Faz alguns anos, numa das minhas tão esperadas férias em São Paulo, resolvi deixar o meu filho, ainda garoto, na casa da minha sogra, onde nos hospedávamos, para que eu pudesse sair sozinha, em paz, e fotografar a cidade. Durante vários dias, me pus a essa interessante tarefa, de caminhar, andar de ônibus, metrô e muito, muito a pé. Olhando, passando lentamente pelos lugares que eu poderia melhor observar e me apaixonar, mais ainda, pelo rosto do paulistano.
Eu me lembro que comecei a observação e a busca pelas imagens pelo próprio bairro onde me hospedava, a Vila Sônia. Fotografei um casal e uma criança, pessoas simples, com aparência nordestina, que muito ajudaram no crescimento cultural e econômico da cidade. Eu pedi licença, disse a eles qual era o meu objetivo e eles me atenderam prontamente. Agradeci e continuei a minha jornada.
É fantástico fotografar o rosto do paulistano! Existem, naqueles olhares, todas as misturas de sentimentos do mundo: tem o olhar do pouco sono, do cansaço, mas também da esperança, da beleza, da ternura.

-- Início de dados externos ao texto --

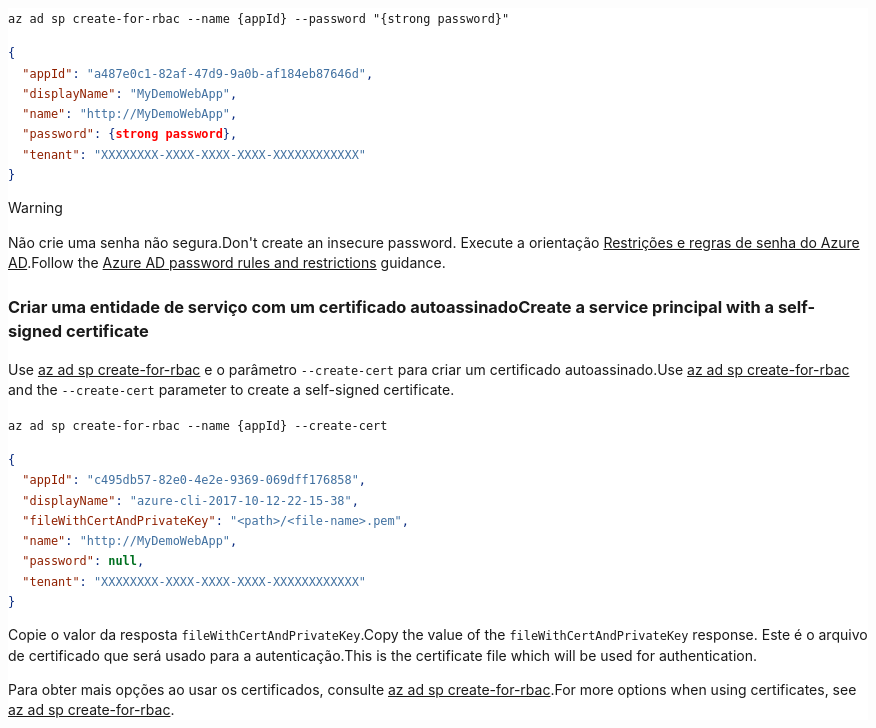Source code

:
 ```azurecli-interactive
az ad sp create-for-rbac --name {appId} --password "{strong password}" 
``` 

```json
{
  "appId": "a487e0c1-82af-47d9-9a0b-af184eb87646d",
  "displayName": "MyDemoWebApp",
  "name": "http://MyDemoWebApp",
  "password": {strong password},
  "tenant": "XXXXXXXX-XXXX-XXXX-XXXX-XXXXXXXXXXXX"
}
```

 > [!WARNING] 
 > <span data-ttu-id="db3de-133">Não crie uma senha não segura.</span><span class="sxs-lookup"><span data-stu-id="db3de-133">Don't create an insecure password.</span></span>  <span data-ttu-id="db3de-134">Execute a orientação [Restrições e regras de senha do Azure AD](/azure/active-directory/active-directory-passwords-policy).</span><span class="sxs-lookup"><span data-stu-id="db3de-134">Follow the [Azure AD password rules and restrictions](/azure/active-directory/active-directory-passwords-policy) guidance.</span></span>

### <a name="create-a-service-principal-with-a-self-signed-certificate"></a><span data-ttu-id="db3de-135">Criar uma entidade de serviço com um certificado autoassinado</span><span class="sxs-lookup"><span data-stu-id="db3de-135">Create a service principal with a self-signed certificate</span></span>

<span data-ttu-id="db3de-136">Use [az ad sp create-for-rbac](/cli/azure/ad/sp#create-for-rbac) e o parâmetro `--create-cert` para criar um certificado autoassinado.</span><span class="sxs-lookup"><span data-stu-id="db3de-136">Use [az ad sp create-for-rbac](/cli/azure/ad/sp#create-for-rbac) and the `--create-cert` parameter to create a self-signed certificate.</span></span>

```azurecli-interactive
az ad sp create-for-rbac --name {appId} --create-cert
```

```json
{
  "appId": "c495db57-82e0-4e2e-9369-069dff176858",
  "displayName": "azure-cli-2017-10-12-22-15-38",
  "fileWithCertAndPrivateKey": "<path>/<file-name>.pem",
  "name": "http://MyDemoWebApp",
  "password": null,
  "tenant": "XXXXXXXX-XXXX-XXXX-XXXX-XXXXXXXXXXXX"
}
```

<span data-ttu-id="db3de-137">Copie o valor da resposta `fileWithCertAndPrivateKey`.</span><span class="sxs-lookup"><span data-stu-id="db3de-137">Copy the value of the `fileWithCertAndPrivateKey` response.</span></span> <span data-ttu-id="db3de-138">Este é o arquivo de certificado que será usado para a autenticação.</span><span class="sxs-lookup"><span data-stu-id="db3de-138">This is the certificate file which will be used for authentication.</span></span>

<span data-ttu-id="db3de-139">Para obter mais opções ao usar os certificados, consulte [az ad sp create-for-rbac](/cli/azure/ad/sp#create-for-rbac).</span><span class="sxs-lookup"><span data-stu-id="db3de-139">For more options when using certificates, see [az ad sp create-for-rbac](/cli/azure/ad/sp#create-for-rbac).</span></span>
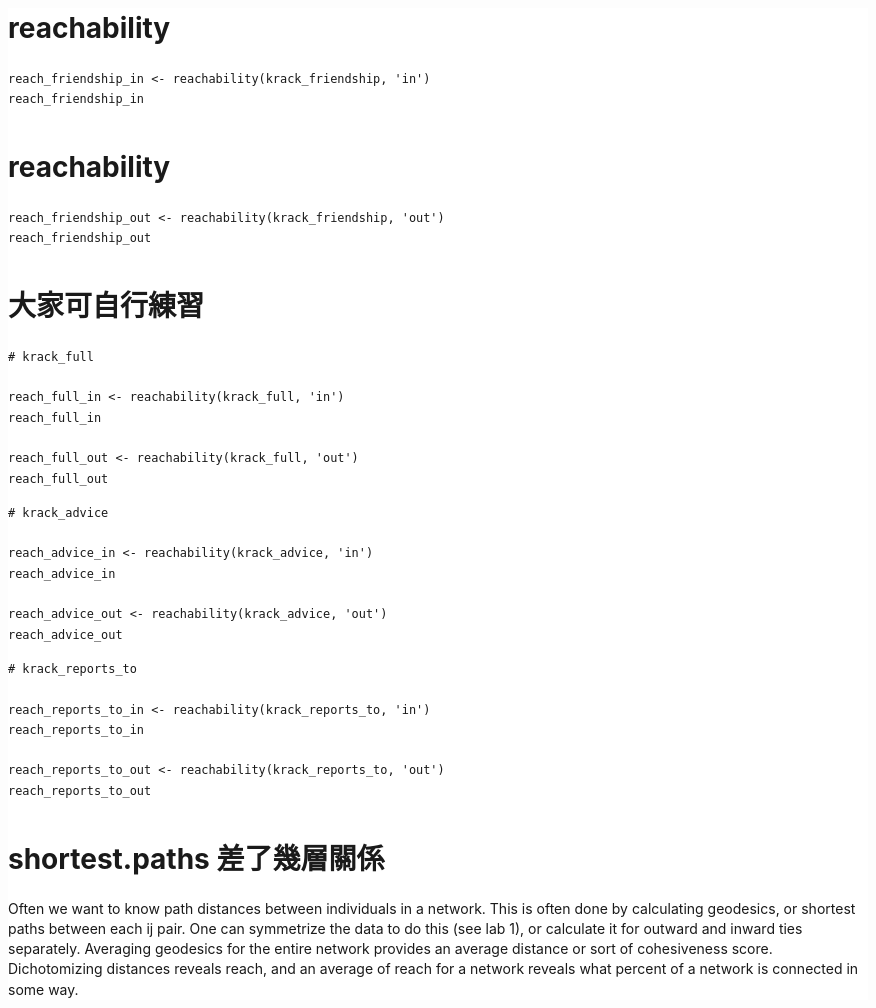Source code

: 

reachability
========================================================
```
reach_friendship_in <- reachability(krack_friendship, 'in')
reach_friendship_in
```



reachability
========================================================
```
reach_friendship_out <- reachability(krack_friendship, 'out')
reach_friendship_out
```



大家可自行練習
========================================================

```
# krack_full

reach_full_in <- reachability(krack_full, 'in')
reach_full_in

reach_full_out <- reachability(krack_full, 'out')
reach_full_out
```

```
# krack_advice

reach_advice_in <- reachability(krack_advice, 'in')
reach_advice_in

reach_advice_out <- reachability(krack_advice, 'out')
reach_advice_out
```

```
# krack_reports_to

reach_reports_to_in <- reachability(krack_reports_to, 'in')
reach_reports_to_in

reach_reports_to_out <- reachability(krack_reports_to, 'out')
reach_reports_to_out
```



shortest.paths 差了幾層關係
========================================================
Often we want to know path distances between individuals in a network. 
This is often done by calculating geodesics, or shortest paths between
each ij pair. One can symmetrize the data to do this (see lab 1), or 
calculate it for outward and inward ties separately. Averaging geodesics 
for the entire network provides an average distance or sort of cohesiveness
score. Dichotomizing distances reveals reach, and an average of reach for 
a network reveals what percent of a network is connected in some way.
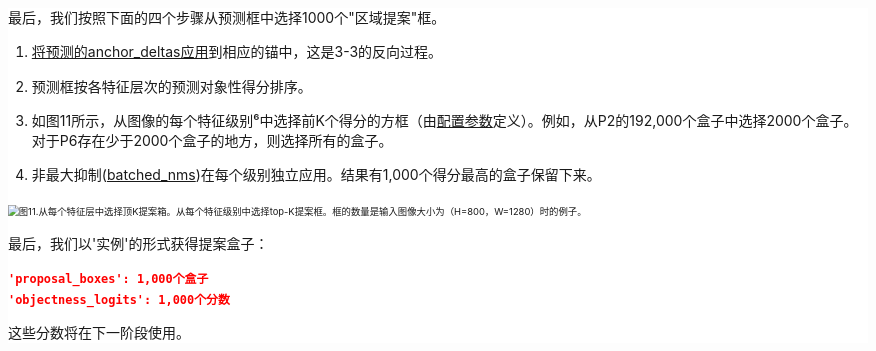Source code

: 最后，我们按照下面的四个步骤从预测框中选择1000个\"区域提案\"框。

1.  [将预测的anchor_deltas应用](https://github.com/facebookresearch/detectron2/blob/e1356b1ee79ad2e7f9739ad533250e24d4278c30/detectron2/modeling/box_regression.py#L73-L110)到相应的锚中，这是3-3的反向过程。

2.  预测框按各特征层次的预测对象性得分排序。

3.  如图11所示，从图像的每个特征级别⁶中选择前K个得分的方框（由[配置参数](https://github.com/facebookresearch/detectron2/blob/5e2a1ecccd228227c5a605c0a98d58e1b2db3640/configs/Base-RCNN-FPN.yaml#L14-L20)定义）。例如，从P2的192,000个盒子中选择2000个盒子。对于P6存在少于2000个盒子的地方，则选择所有的盒子。

4.  非最大抑制([batched_nms](https://github.com/facebookresearch/detectron2/blob/master/detectron2/layers/nms.py#L9-L26))在每个级别独立应用。结果有1,000个得分最高的盒子保留下来。

<img src="https://i.loli.net/2020/11/01/KdY548NfrzIPmkp.png" alt="图11.从每个特征层中选择顶K提案箱。从每个特征级别中选择top-K提案框。框的数量是输入图像大小为（H=800，W=1280）时的例子。" style="zoom: 67%;" />



最后，我们以\'实例\'的形式获得提案盒子：

```json
'proposal_boxes': 1,000个盒子
'objectness_logits': 1,000个分数
```

这些分数将在下一阶段使用。


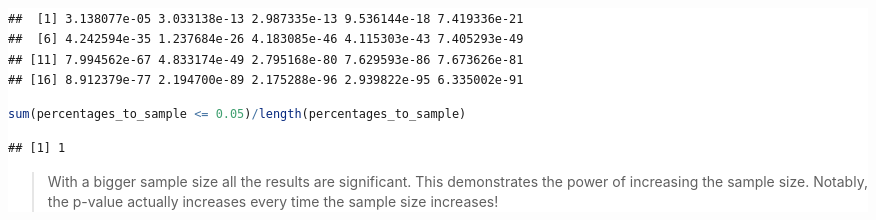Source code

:     ##  [1] 3.138077e-05 3.033138e-13 2.987335e-13 9.536144e-18 7.419336e-21
    ##  [6] 4.242594e-35 1.237684e-26 4.183085e-46 4.115303e-43 7.405293e-49
    ## [11] 7.994562e-67 4.833174e-49 2.795168e-80 7.629593e-86 7.673626e-81
    ## [16] 8.912379e-77 2.194700e-89 2.175288e-96 2.939822e-95 6.335002e-91

``` r
sum(percentages_to_sample <= 0.05)/length(percentages_to_sample)
```

    ## [1] 1

> With a bigger sample size all the results are significant. This
> demonstrates the power of increasing the sample size. Notably, the
> p-value actually increases every time the sample size increases\!

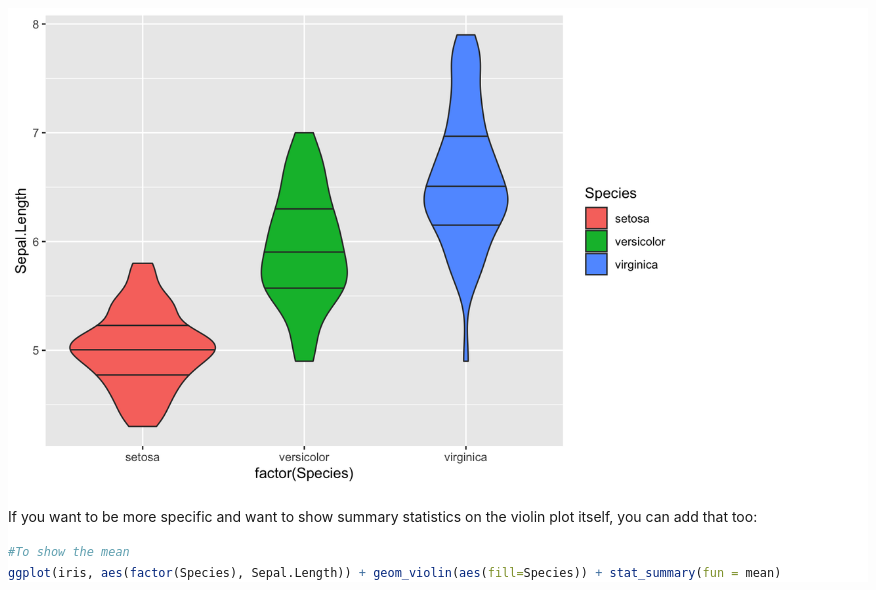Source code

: <img src="081-to_ggplot_or_not_to_ggplot-some_other_other_geom_files/figure-html/unnamed-chunk-8-1.png" width="672" />

If you want to be more specific and want to show summary statistics on the violin plot itself, you can add that too:


```r
#To show the mean
ggplot(iris, aes(factor(Species), Sepal.Length)) + geom_violin(aes(fill=Species)) + stat_summary(fun = mean)
```
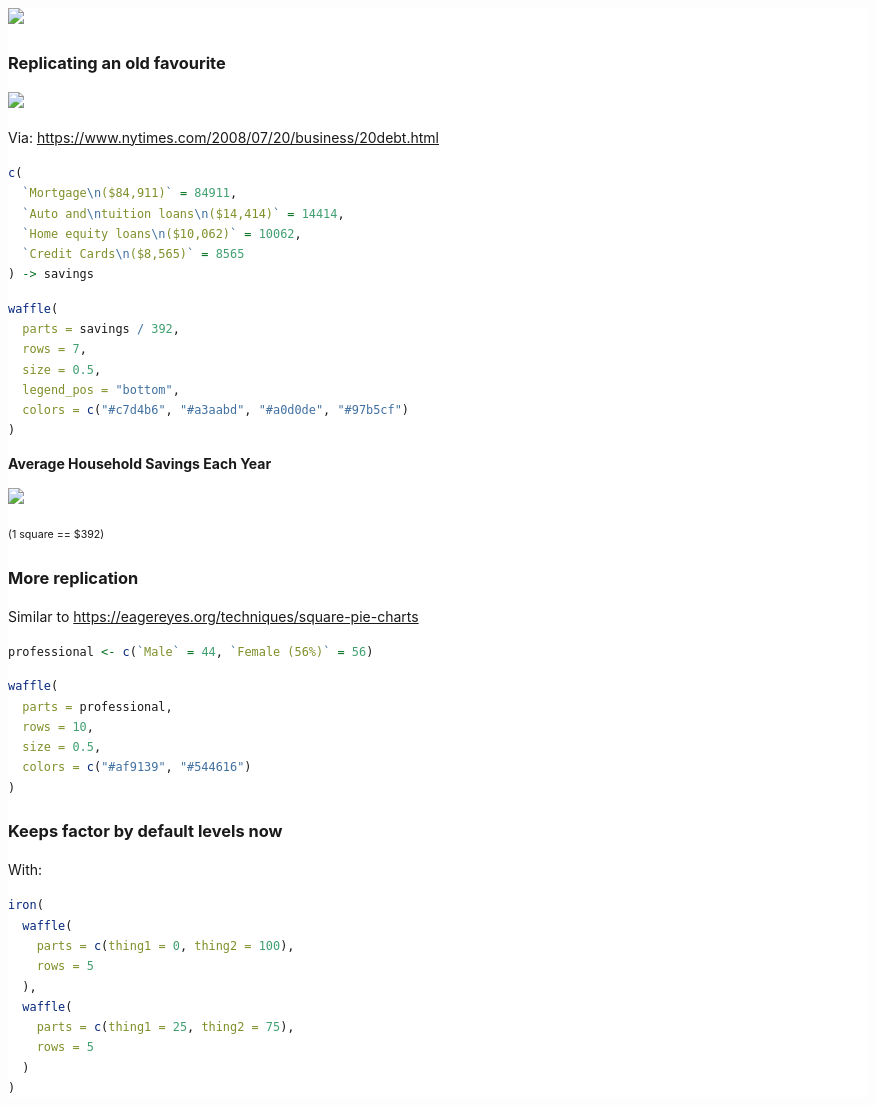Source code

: <img src="README_files/figure-commonmark/medkit-1.png" width="576" />

### Replicating an old favourite

![](https://graphics8.nytimes.com/images/2008/07/20/business/20debtgraphic.jpg)

Via: <https://www.nytimes.com/2008/07/20/business/20debt.html>

``` r
c(
  `Mortgage\n($84,911)` = 84911, 
  `Auto and\ntuition loans\n($14,414)` = 14414,
  `Home equity loans\n($10,062)` = 10062, 
  `Credit Cards\n($8,565)` = 8565
) -> savings
```

``` r
waffle(
  parts = savings / 392, 
  rows = 7, 
  size = 0.5, 
  legend_pos = "bottom",
  colors = c("#c7d4b6", "#a3aabd", "#a0d0de", "#97b5cf")
)
```

**Average Household Savings Each Year**

<img src="README_files/figure-commonmark/fig4a-1.png" width="768" />

<span style="font-size:8pt">(1 square == \$392)</span>

### More replication

Similar to <https://eagereyes.org/techniques/square-pie-charts>

``` r
professional <- c(`Male` = 44, `Female (56%)` = 56)
```

``` r
waffle(
  parts = professional, 
  rows = 10, 
  size = 0.5,
  colors = c("#af9139", "#544616")
)
```

### Keeps factor by default levels now

With:

``` r
iron(
  waffle(
    parts = c(thing1 = 0, thing2 = 100), 
    rows = 5
  ),
  waffle(
    parts = c(thing1 = 25, thing2 = 75), 
    rows = 5
  )
)
```
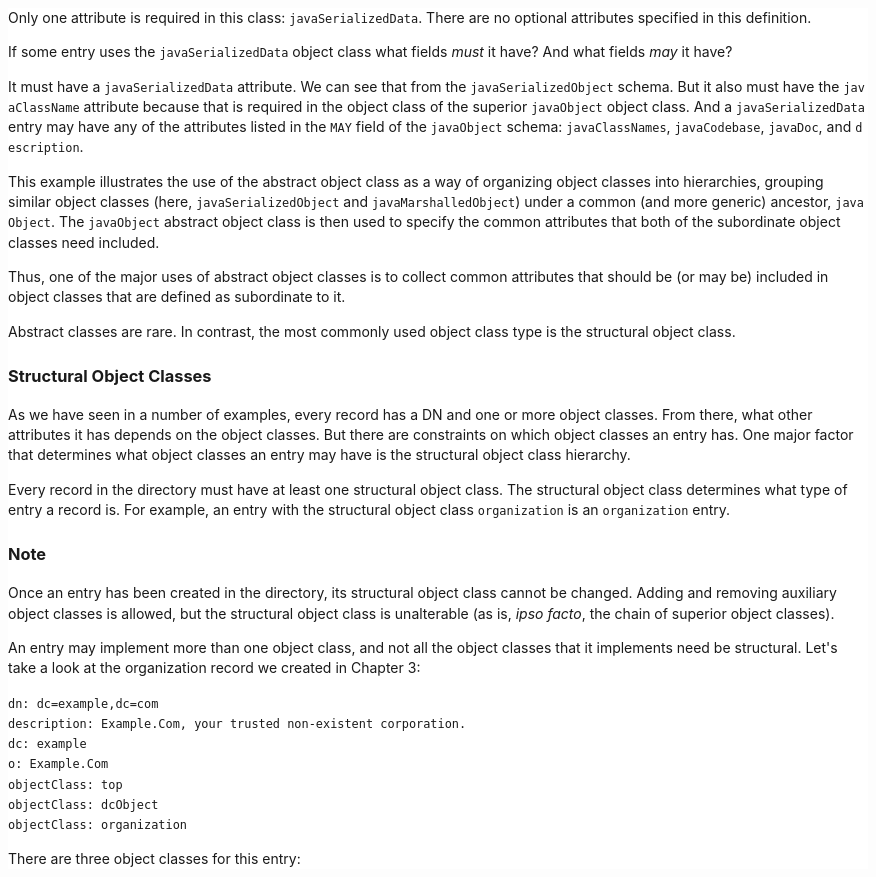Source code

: Only one attribute is required in this class: `javaSerializedData`. There are no optional attributes specified in this definition.

If some entry uses the `javaSerializedData` object class what fields *must* it have? And what fields *may* it have?

It must have a `javaSerializedData` attribute. We can see that from the `javaSerializedObject` schema. But it also must have the `javaClassName` attribute because that is required in the object class of the superior `javaObject` object class. And a `javaSerializedData` entry may have any of the attributes listed in the `MAY` field of the `javaObject` schema: `javaClassNames`, `javaCodebase`, `javaDoc`, and `description`.

This example illustrates the use of the abstract object class as a way of organizing object classes into hierarchies, grouping similar object classes (here, `javaSerializedObject` and `javaMarshalledObject`) under a common (and more generic) ancestor, `javaObject`. The `javaObject` abstract object class is then used to specify the common attributes that both of the subordinate object classes need included.

Thus, one of the major uses of abstract object classes is to collect common attributes that should be (or may be) included in object classes that are defined as subordinate to it.

Abstract classes are rare. In contrast, the most commonly used object class type is the structural object class.

### Structural Object Classes

As we have seen in a number of examples, every record has a DN and one or more object classes. From there, what other attributes it has depends on the object classes. But there are constraints on which object classes an entry has. One major factor that determines what object classes an entry may have is the structural object class hierarchy.

Every record in the directory must have at least one structural object class. The structural object class determines what type of entry a record is. For example, an entry with the structural object class `organization` is an `organization` entry.

### Note

Once an entry has been created in the directory, its structural object class cannot be changed. Adding and removing auxiliary object classes is allowed, but the structural object class is unalterable (as is, *ipso* *facto*, the chain of superior object classes).

An entry may implement more than one object class, and not all the object classes that it implements need be structural. Let's take a look at the organization record we created in Chapter 3:

```
dn: dc=example,dc=com
description: Example.Com, your trusted non-existent corporation.
dc: example
o: Example.Com
objectClass: top
objectClass: dcObject
objectClass: organization
```

There are three object classes for this entry:
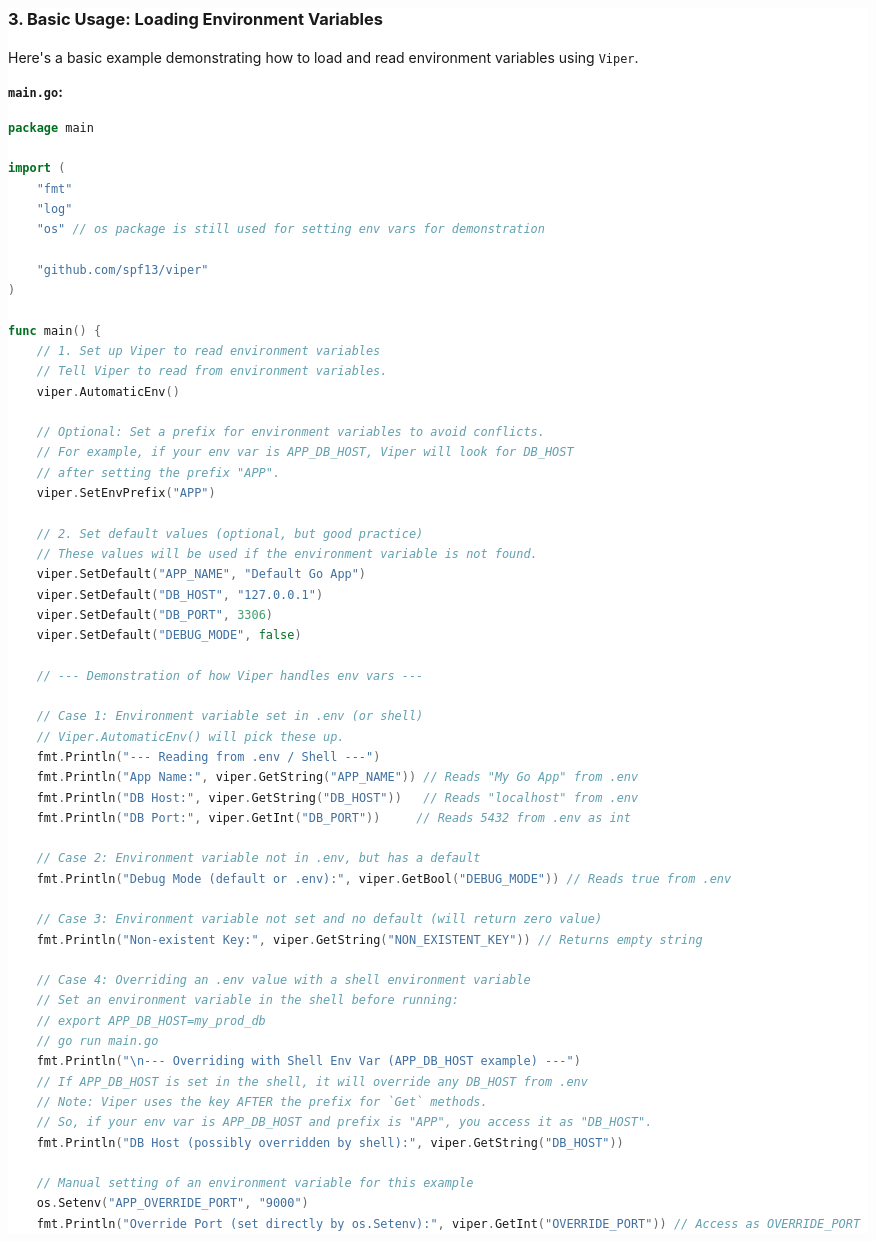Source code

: ### 3\. Basic Usage: Loading Environment Variables

Here's a basic example demonstrating how to load and read environment variables using `Viper`.

**`main.go`:**

```go
package main

import (
	"fmt"
	"log"
	"os" // os package is still used for setting env vars for demonstration

	"github.com/spf13/viper"
)

func main() {
	// 1. Set up Viper to read environment variables
	// Tell Viper to read from environment variables.
	viper.AutomaticEnv() 

	// Optional: Set a prefix for environment variables to avoid conflicts.
	// For example, if your env var is APP_DB_HOST, Viper will look for DB_HOST
	// after setting the prefix "APP".
	viper.SetEnvPrefix("APP")

	// 2. Set default values (optional, but good practice)
	// These values will be used if the environment variable is not found.
	viper.SetDefault("APP_NAME", "Default Go App")
	viper.SetDefault("DB_HOST", "127.0.0.1")
	viper.SetDefault("DB_PORT", 3306)
	viper.SetDefault("DEBUG_MODE", false)

	// --- Demonstration of how Viper handles env vars ---

	// Case 1: Environment variable set in .env (or shell)
	// Viper.AutomaticEnv() will pick these up.
	fmt.Println("--- Reading from .env / Shell ---")
	fmt.Println("App Name:", viper.GetString("APP_NAME")) // Reads "My Go App" from .env
	fmt.Println("DB Host:", viper.GetString("DB_HOST"))   // Reads "localhost" from .env
	fmt.Println("DB Port:", viper.GetInt("DB_PORT"))     // Reads 5432 from .env as int

	// Case 2: Environment variable not in .env, but has a default
	fmt.Println("Debug Mode (default or .env):", viper.GetBool("DEBUG_MODE")) // Reads true from .env

	// Case 3: Environment variable not set and no default (will return zero value)
	fmt.Println("Non-existent Key:", viper.GetString("NON_EXISTENT_KEY")) // Returns empty string

	// Case 4: Overriding an .env value with a shell environment variable
	// Set an environment variable in the shell before running:
	// export APP_DB_HOST=my_prod_db
	// go run main.go
	fmt.Println("\n--- Overriding with Shell Env Var (APP_DB_HOST example) ---")
	// If APP_DB_HOST is set in the shell, it will override any DB_HOST from .env
	// Note: Viper uses the key AFTER the prefix for `Get` methods.
	// So, if your env var is APP_DB_HOST and prefix is "APP", you access it as "DB_HOST".
	fmt.Println("DB Host (possibly overridden by shell):", viper.GetString("DB_HOST"))

	// Manual setting of an environment variable for this example
	os.Setenv("APP_OVERRIDE_PORT", "9000")
	fmt.Println("Override Port (set directly by os.Setenv):", viper.GetInt("OVERRIDE_PORT")) // Access as OVERRIDE_PORT
```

Tem o olhar da apreensão, da compaixão, da indignação, mas existe, muito profundamente, o olhar do amor pela vida. Isso a gente percebe mesmo, com enorme freqüência, graças a Deus.
Tomei o ônibus em direção à Avenida Paulista e, em plena Avenida Rebouças, não me contive, toquei a campainha e desci. Alguns pontos antes do Hospital das Clínicas, numa transversal, avistei uma caminhonete azul escura, escrito DOCES NEUSA. Desci na mesma hora com a determinação em fotografar o veículo. Quantas vezes eu vi esse carro pelas ruas do Cambuci, na minha infância, passando suavemente. Eu nunca consegui enxergar o rosto do motorista, mas o interesse era sempre o pedaço do céu que existiria ali dentro. Doces de leite, em pedaços pequenos, pé-de-moleque, paçoca, dadinho. Só quem conheceu o doce Dadinho sabe o que é sabor de infância, de sonho. Eu não conheço a história desse docinho de amendoim, mas sempre achei o máximo ter, anexo ao nome, a homenagem ao IV Centenário de São Paulo. Eu me lembro que lá pelos meus 12 anos, quando morávamos na Rua Albuquerque Maranhão, um tio do interior nos visitou com a família e, quando o caminhão passou, ele, cheio de doçura na alma, comprou uma caixa fechada de Dadinho, contendo 50 docinhos… Para mim essa experiência foi conhecer a ante-sala do paraíso. Na minha alma infantil, essa experiência perdurou por muito tempo… E fui caminhando em direção à Paulista… Como sempre, com o coração esbanjando encantamento pelo MASP, onde tantas e tantas vezes aproveitei para visitar o Portinari, o meu querido Candinho de Brodosqui e tantos outros grandes mestres. Entrei na Rua Frei Caneca, visitei a igreja onde me casei. Bem, a verdade é que fui caminhando até o Bixiga. Fiquei felicíssima quando, em plena 13 de Maio, uma mulher me pediu informações e eu soube orientá-la qual caminho seguir, mesmo depois de tantos anos vivendo fora dali.
No tradicional e interessantíssimo bairro italiano visitei a padaria Basilicata – desde 1914 – e comprei doces muito gostosos e levei um tanto para a minha avó – aquela que morou na Cantareira. Na porta de uma das deliciosas vendas de alimentos de origem italiana, solicitei ao proprietário, o Sr. Salvatore, que segurasse uma caixa de macarrão Barila para que eu pudesse fotografá-lo. Pedi licença e entrei, na hora do almoço, na cozinha de uma cantina próxima à igreja de Santa Achiropita e me deparei com uma cena inesperada: todos os cozinheiros eram nordestinos e preparavam a magnífica comida italiana. Esperava encontrar ali uma mamma gorduchinha, simpática, rosada ou um nonno cheio de tradição e de experiente paladar. No entanto, existiu, sim, muita beleza o que vi. Vi a São Paulo de todos, onde cabem todos os saberes, todas as formas de se procurar a sobrevivência, todas as experiências de vida.
O resultado das imagens obtidas a partir dessas andanças foi mostrado para pessoas amigas e o mais importante para mim foi o fato de eu ter ampliado essas fotos e decorado a sala do meu apartamento em Florianópolis, esbanjando cores e abraços de uma cidade que acolhe todos os povos, de todas as cores, saberes e paixões.